Why the global trade finance gap is going to get worse
Trade finance gap totaling US$1.5 trillion is hampering UN SDGs, especially women's empowerment, job creation and inclusive growth
The huge global trade finance gap amounting to US$1.5 trillion is holding back progress toward the UN Sustainable Development Goals, particularly targets relating to women’s empowerment, job creation and inclusive growth amid the ongoing economic uncertainty.
According to the latest Trade Finance Gap, Growth and Job Survey released on September 3 by the Asian Development Bank (ADB), small and medium-sized enterprises (SMEs) face the biggest challenges obtaining trade finance, while companies led by women often face additional barriers.
The survey indicates that the challenges are expected to get worse going forward with around 60% of the respondent banks expecting the trade finance gap to increase over the next two years. This implies, according to ADB, that companies could continue to experience restricted access to trade finance, impeding prospects for economic growth and jobs.
The head of ADB’s trade and supply chain finance Steven Beck describes the huge trade finance gap as a global challenge that shackles economic growth and harms efforts to reduce poverty. “Given the uncertain economic outlook, it is critical that more efficient, stable and sustainable trade finance channels are created to spur global growth and development,” he says.
The ADB survey is based on responses from banks, companies and export credit agencies globally and represents a leading barometer of trade finance health. The report notes that 45% of the trade finance applications by surveyed SMEs are rejected, compared to 39% for mid- and larger-sized firms and 17% for multinational companies.
The rejection rate for women entrepreneurs, meanwhile, is 44% compared to 38% for male-owned firms. Once rejected, the survey says, women-owned companies were less likely to seek alternative finance – whether formal or informal. Providing better access to trade financing for SMEs and businesswomen will not only narrow the gap but also empower them to contribute to inclusive growth and sustainable development.
More than three-quarters of the surveyed banks – or 76% - highlighted the requirements on anti-money laundering (AML) and know-your-customer (KYC) as the biggest barriers to expanding trade finance operations.
This was followed by high transaction costs and/or low fee income (59%), low credit ratings for the country where a firm is located (52%), low credit ratings of banks in developing countries where they act as intermediaries for trade (51%), and low credit ratings of companies (43%). The other barriers were regulatory capital requirements (48%) and global economic uncertainty such as trade tensions (41%).

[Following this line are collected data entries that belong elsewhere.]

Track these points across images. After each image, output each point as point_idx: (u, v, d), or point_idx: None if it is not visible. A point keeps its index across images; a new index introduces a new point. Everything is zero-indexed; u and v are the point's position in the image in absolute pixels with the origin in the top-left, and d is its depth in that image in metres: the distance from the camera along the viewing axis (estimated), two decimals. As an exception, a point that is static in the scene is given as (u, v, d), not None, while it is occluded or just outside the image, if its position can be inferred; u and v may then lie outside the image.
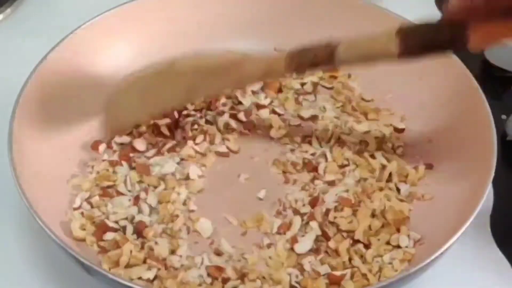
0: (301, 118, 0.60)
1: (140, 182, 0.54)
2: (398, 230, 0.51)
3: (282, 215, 0.53)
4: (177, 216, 0.52)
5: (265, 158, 0.57)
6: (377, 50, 0.49)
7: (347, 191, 0.54)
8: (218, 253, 0.50)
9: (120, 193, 0.53)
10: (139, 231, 0.51)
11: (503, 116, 0.62)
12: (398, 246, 0.50)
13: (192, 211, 0.53)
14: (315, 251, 0.50)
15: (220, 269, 0.49)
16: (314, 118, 0.60)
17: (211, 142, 0.58)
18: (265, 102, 0.61)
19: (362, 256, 0.50)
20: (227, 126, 0.59)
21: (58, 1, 0.75)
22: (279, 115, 0.60)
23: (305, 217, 0.52)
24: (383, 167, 0.55)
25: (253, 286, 0.48)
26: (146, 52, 0.62)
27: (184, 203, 0.53)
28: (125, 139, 0.57)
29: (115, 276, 0.44)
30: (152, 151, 0.56)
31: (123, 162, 0.55)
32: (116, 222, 0.51)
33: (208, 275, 0.49)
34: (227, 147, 0.58)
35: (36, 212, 0.46)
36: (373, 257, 0.50)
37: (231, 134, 0.59)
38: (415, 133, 0.58)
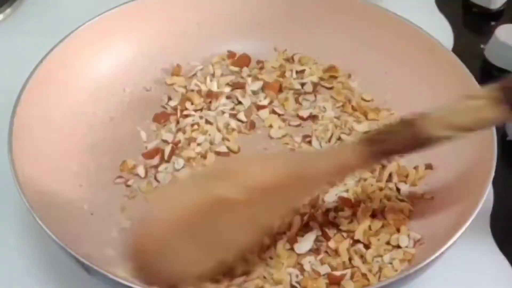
0: (301, 118, 0.60)
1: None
2: (398, 230, 0.51)
3: (282, 215, 0.53)
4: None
5: (265, 158, 0.57)
6: (477, 117, 0.40)
7: (347, 191, 0.54)
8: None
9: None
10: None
11: (503, 116, 0.62)
12: (398, 246, 0.50)
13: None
14: (315, 251, 0.50)
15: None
16: (314, 118, 0.60)
17: (211, 142, 0.58)
18: (265, 102, 0.61)
19: (362, 256, 0.50)
20: (227, 126, 0.59)
21: (58, 1, 0.75)
22: (279, 115, 0.60)
23: (305, 217, 0.52)
24: (383, 167, 0.55)
25: (254, 285, 0.48)
26: (146, 52, 0.62)
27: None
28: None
29: (115, 276, 0.44)
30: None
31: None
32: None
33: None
34: (227, 147, 0.58)
35: (36, 212, 0.46)
36: (373, 257, 0.50)
37: (231, 134, 0.59)
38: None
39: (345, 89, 0.62)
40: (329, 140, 0.58)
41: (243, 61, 0.64)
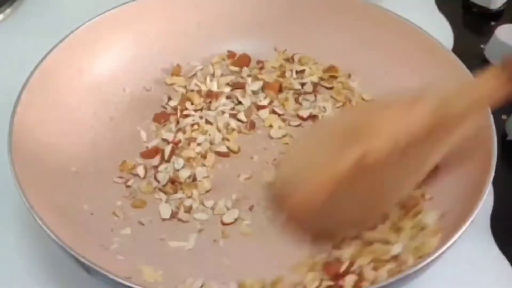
0: (301, 118, 0.60)
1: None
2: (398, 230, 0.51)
3: (282, 215, 0.53)
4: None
5: (265, 158, 0.57)
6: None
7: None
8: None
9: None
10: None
11: (503, 116, 0.62)
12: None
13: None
14: (315, 251, 0.50)
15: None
16: (314, 118, 0.60)
17: (211, 142, 0.58)
18: (265, 102, 0.61)
19: (362, 256, 0.50)
20: (227, 126, 0.59)
21: (58, 1, 0.75)
22: (279, 115, 0.60)
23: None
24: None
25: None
26: (146, 52, 0.62)
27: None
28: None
29: (115, 276, 0.44)
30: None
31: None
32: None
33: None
34: (227, 147, 0.58)
35: (36, 212, 0.46)
36: (373, 258, 0.50)
37: (231, 134, 0.59)
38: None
39: (345, 89, 0.62)
40: (329, 140, 0.58)
41: (243, 61, 0.64)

While the AML and KYC regulations are crucial to ensure the global financial system is not used to fund terrorism or launder money, ADB says they can inadvertently cut off legitimate companies in less developed markets from the financial support they need to grow.
What could help address the widening trade finance gap is the reliance on technology. There is a growing optimism that fintech and digitization are potential solutions to bridge the trade finance gap, particularly among SMEs.
Global banks and large companies have collaborated to pilot information technology solutions to problems such as process inefficiency, costly regulatory compliance, and information asymmetry – all cited in the survey as major contributors to the trade finance gap.
“The gap can be narrowed by leveraging mobile internet access, cryptography, distributed ledger, blockchain technology, artificial intelligence (AI), fintech, digitization as well as big data, which can improve access and reduce the cost of financial services,” says ADB. “Blockchain and AI technology can transform raw data into useful information, helping reduce the number of rejected financing proposals.”
A majority of the banks surveyed are gearing up to service more SMEs through technology by more efficiently processing KYC (79%), deepening their ability to data-map this market segment (73%), developing new products (70%), and possibly helping to reduce their rejection rates (46%).
However, the technology take-up is compromised by high costs and lack of globally established rules and standards for digital finance. As ADB points out, digitizing operations is daunting and expensive for any firm or bank, especially given the ever-changing technical landscape.
Among the companies surveyed that use technology in their operations, the rate of application is limited – less than one-third file documents electronically (26%) and less than one-fifth use e-commerce (15%), cloud computing (14%), analytics (13%), and mobile applications (11%).